Juru Bicara KPK membenarkan adanya kegiatan OTT tersebut dan menyampaikan bahwa proses penindakan masih berlangsung. KPK meminta masyarakat untuk menunggu informasi resmi karena penyidik masih melakukan pemeriksaan awal terhadap pihak-pihak yang diamankan.

Dalam OTT tersebut, KPK mengamankan sejumlah pihak, termasuk Bupati Pati, Sudewo. Saat ini, Sudewo masih menjalani pemeriksaan intensif oleh penyidik KPK di wilayah Jawa Tengah guna pendalaman dugaan tindak pidana korupsi.

Baca : Peran Mahasiswa Pecinta Alam dalam Menghadapi Bencana Banjir di Sumatera dan Aceh

KPK belum merinci secara detail kasus yang menjerat Bupati Sudewo, termasuk dugaan perbuatan melawan hukum maupun barang bukti yang diamankan dalam operasi tersebut.
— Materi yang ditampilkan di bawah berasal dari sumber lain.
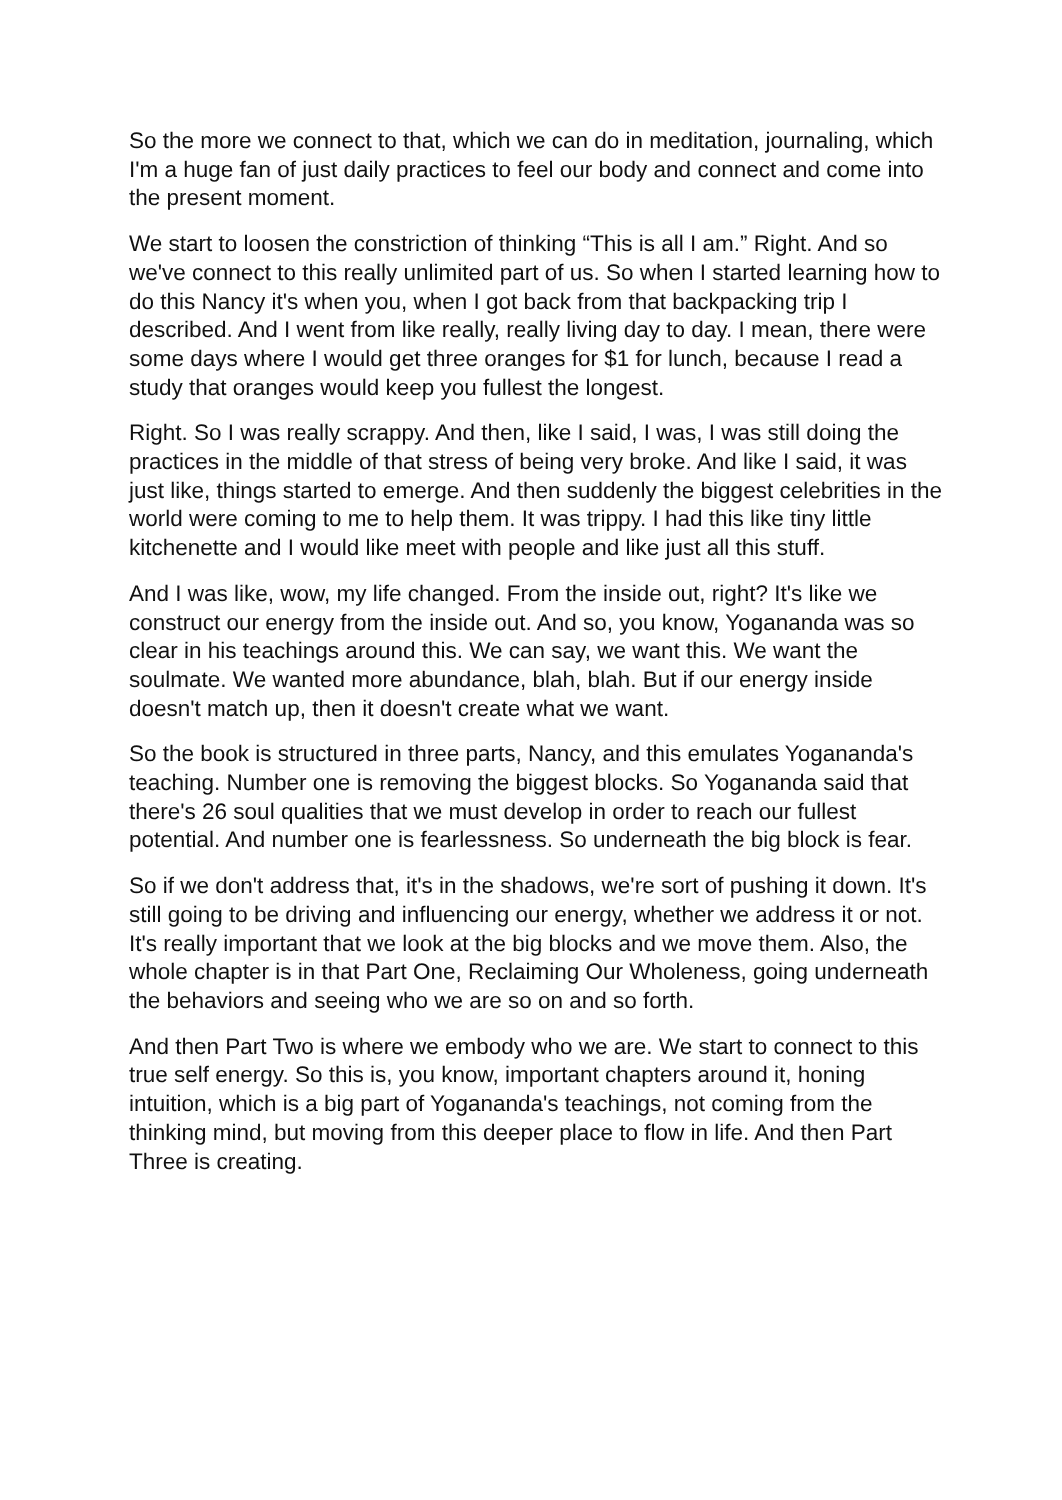So the more we connect to that, which we can do in meditation, journaling, which I'm a huge fan of just daily practices to feel our body and connect and come into the present moment.
We start to loosen the constriction of thinking “This is all I am.” Right. And so we've connect to this really unlimited part of us. So when I started learning how to do this Nancy it's when you, when I got back from that backpacking trip I described. And I went from like really, really living day to day. I mean, there were some days where I would get three oranges for $1 for lunch, because I read a study that oranges would keep you fullest the longest.
Right. So I was really scrappy. And then, like I said, I was, I was still doing the practices in the middle of that stress of being very broke. And like I said, it was just like, things started to emerge. And then suddenly the biggest celebrities in the world were coming to me to help them. It was trippy. I had this like tiny little kitchenette and I would like meet with people and like just all this stuff.
And I was like, wow, my life changed. From the inside out, right? It's like we construct our energy from the inside out. And so, you know, Yogananda was so clear in his teachings around this. We can say, we want this. We want the soulmate. We wanted more abundance, blah, blah. But if our energy inside doesn't match up, then it doesn't create what we want.
So the book is structured in three parts, Nancy, and this emulates Yogananda's teaching. Number one is removing the biggest blocks. So Yogananda said that there's 26 soul qualities that we must develop in order to reach our fullest potential. And number one is fearlessness. So underneath the big block is fear.
So if we don't address that, it's in the shadows, we're sort of pushing it down. It's still going to be driving and influencing our energy, whether we address it or not. It's really important that we look at the big blocks and we move them. Also, the whole chapter is in that Part One, Reclaiming Our Wholeness, going underneath the behaviors and seeing who we are so on and so forth.
And then Part Two is where we embody who we are. We start to connect to this true self energy. So this is, you know, important chapters around it, honing intuition, which is a big part of Yogananda's teachings, not coming from the thinking mind, but moving from this deeper place to flow in life. And then Part Three is creating.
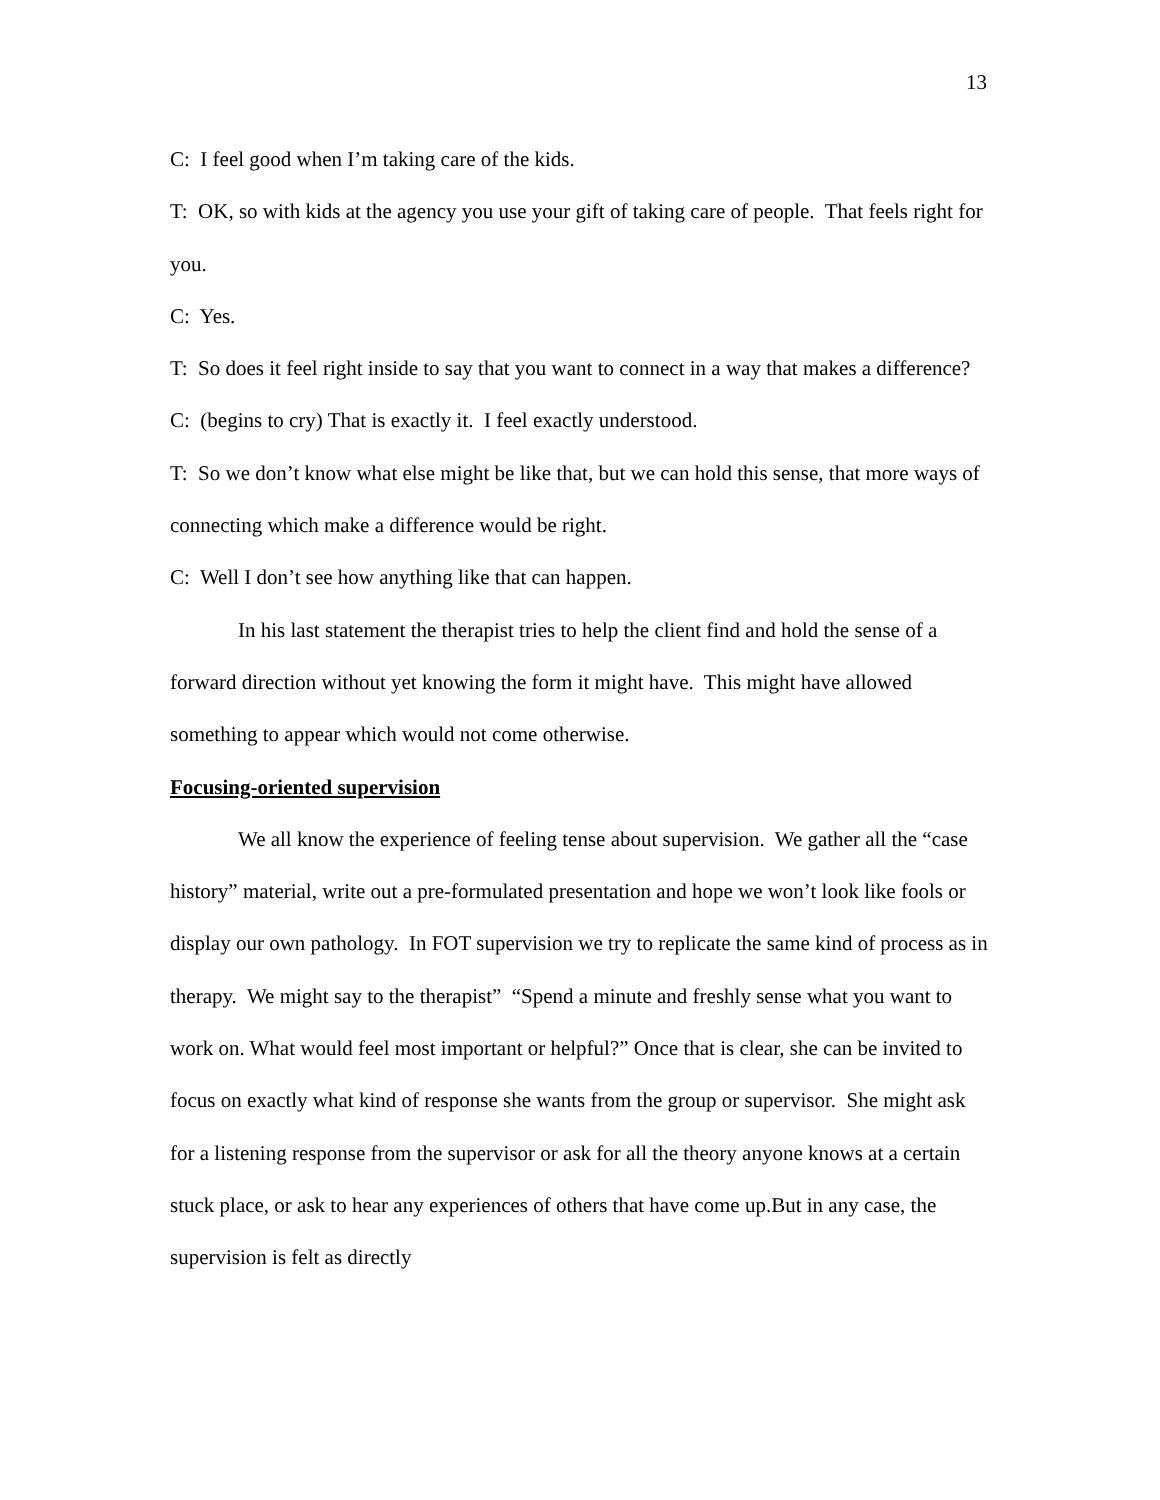13
C: I feel good when I’m taking care of the kids.
T: OK, so with kids at the agency you use your gift of taking care of people. That feels right for you.
C: Yes.
T: So does it feel right inside to say that you want to connect in a way that makes a difference?
C: (begins to cry) That is exactly it. I feel exactly understood.
T: So we don’t know what else might be like that, but we can hold this sense, that more ways of connecting which make a difference would be right.
C: Well I don’t see how anything like that can happen.
In his last statement the therapist tries to help the client find and hold the sense of a forward direction without yet knowing the form it might have. This might have allowed something to appear which would not come otherwise.
Focusing-oriented supervision
We all know the experience of feeling tense about supervision. We gather all the “case history” material, write out a pre-formulated presentation and hope we won’t look like fools or display our own pathology. In FOT supervision we try to replicate the same kind of process as in therapy. We might say to the therapist” “Spend a minute and freshly sense what you want to work on. What would feel most important or helpful?” Once that is clear, she can be invited to focus on exactly what kind of response she wants from the group or supervisor. She might ask for a listening response from the supervisor or ask for all the theory anyone knows at a certain stuck place, or ask to hear any experiences of others that have come up.But in any case, the supervision is felt as directly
Seluruh informasi akan disampaikan secara terbuka setelah proses pemeriksaan awal rampung.

Sesuai dengan ketentuan hukum yang berlaku, KPK memiliki waktu maksimal 1 x 24 jam untuk menentukan status hukum pihak-pihak yang diamankan dalam OTT. Dalam rentang waktu tersebut, penyidik akan melakukan gelar perkara untuk menilai kecukupan alat bukti.

Operasi tangkap tangan ini menambah daftar kepala daerah yang terjerat kasus korupsi sepanjang tahun 2026. KPK menegaskan bahwa tidak ada pihak yang kebal hukum, termasuk pejabat publik yang memiliki jabatan strategis di pemerintahan daerah.

Baca juga : Ketegangan Iran dan Amerika Serikat Memanas hingga Forum Dewan Keamanan PBB

Sebelumnya, nama Sudewo juga sempat disebut dalam proses penyelidikan KPK terkait kasus lain. Namun, KPK menegaskan bahwa setiap perkara ditangani secara profesional dan berdasarkan bukti yang sah menurut hukum.

KPK memastikan seluruh proses penegakan hukum dilakukan dengan mengedepankan asas praduga tak bersalah. Status hukum para pihak yang diamankan akan diumumkan secara resmi dalam konferensi pers setelah pemeriksaan awal selesai dilakukan.

Melalui OTT ini, KPK kembali menegaskan komitmennya untuk membersihkan praktik korupsi di lingkungan pemerintahan. KPK juga mengajak masyarakat untuk terus mendukung upaya pemberantasan korupsi demi terwujudnya tata kelola pemerintahan yang bersih dan berintegritas.